Die Bundespolizei warnt Reisende vor Betrügern, die am Leipziger Hauptbahnhof gezielt Menschen an Geld- und Fahrausweisautomaten ansprechen und eine Notlage vortäuschen. Ein aktueller Fall vom 4. Juni 2026 zeigt, wie dreist die Täter vorgehen.
Mehrere Personen baten einen Reisenden, der gerade Bargeld an einem Geldautomaten abhob, um finanzielle Unterstützung für die Weiterreise. Der Mann übergab Bargeld, erhielt das zugesagte Rückgeld jedoch nicht. Die Bundespolizei konnte die Tatverdächtigen innerhalb kurzer Zeit identifizieren – dabei spielte Bildmaterial aus der permanenten Videoüberwachung am Leipziger Hauptbahnhof eine entscheidende Rolle.
Die Täter schildern gegenüber den Reisenden unterschiedliche Notlagen: den Verlust von Bahntickets, Reisedokumenten, Geldbörsen oder Bankkarten.

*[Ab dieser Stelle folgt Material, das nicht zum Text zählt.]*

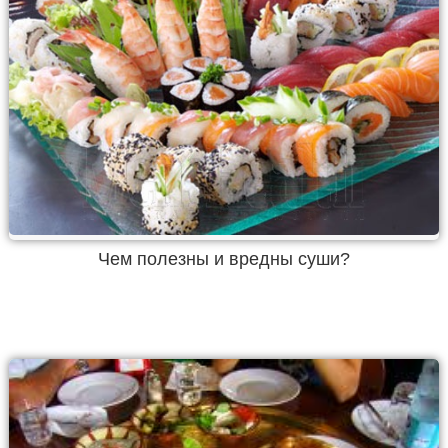
Чем полезны и вредны суши?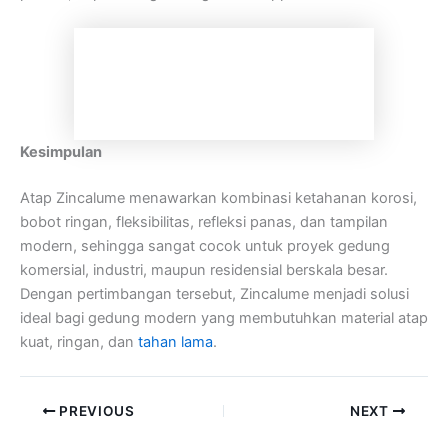
Kesimpulan
Atap Zincalume menawarkan kombinasi ketahanan korosi,
bobot ringan, fleksibilitas, refleksi panas, dan tampilan
modern, sehingga sangat cocok untuk proyek gedung
komersial, industri, maupun residensial berskala besar.
Dengan pertimbangan tersebut, Zincalume menjadi solusi
ideal bagi gedung modern yang membutuhkan material atap
kuat, ringan, dan
tahan lama
.
PREVIOUS
NEXT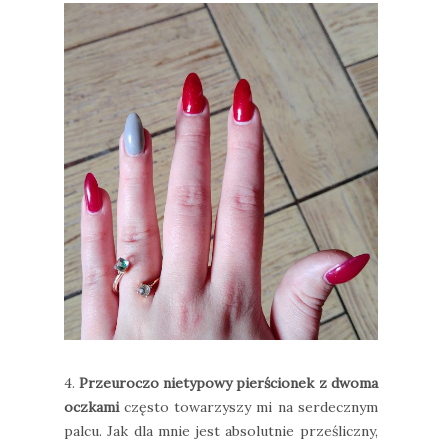
4.
Przeuroczo nietypowy pierścionek z dwoma
oczkami
często towarzyszy mi na serdecznym
palcu. Jak dla mnie jest absolutnie prześliczny,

Teilweise werden auch gesundheitliche Probleme oder fehlende finanzielle Mittel für die Weiterreise vorgetäuscht.
Eine weitere Betrugsvariante besteht in einer angeblich sofortigen Überweisung per Smartphone. Die Täter bieten an, dem Geschädigten den Betrag elektronisch zu überweisen und bitten ihn im Gegenzug, Bargeld am Geldautomaten abzuheben. Die Überweisung wird jedoch nicht ausgeführt oder lediglich vorgetäuscht.
Die Täter treten häufig in Gruppen auf und sprechen überwiegend Englisch oder gebrochenes Deutsch. Die Bundespolizei empfiehlt, bei entsprechenden Ansprachen misstrauisch zu sein, keine Bargeldgeschäfte mit unbekannten Personen einzugehen und bei verdächtigen Sachverhalten umgehend die Polizei oder Sicherheitskräfte im Bahnhof zu verständigen.
Wer Opfer einer solchen Straftat geworden ist oder entsprechende Beobachtungen gemacht hat, wird gebeten, sich bei der Bundespolizei oder der örtlich zuständigen Polizeidienststelle zu melden.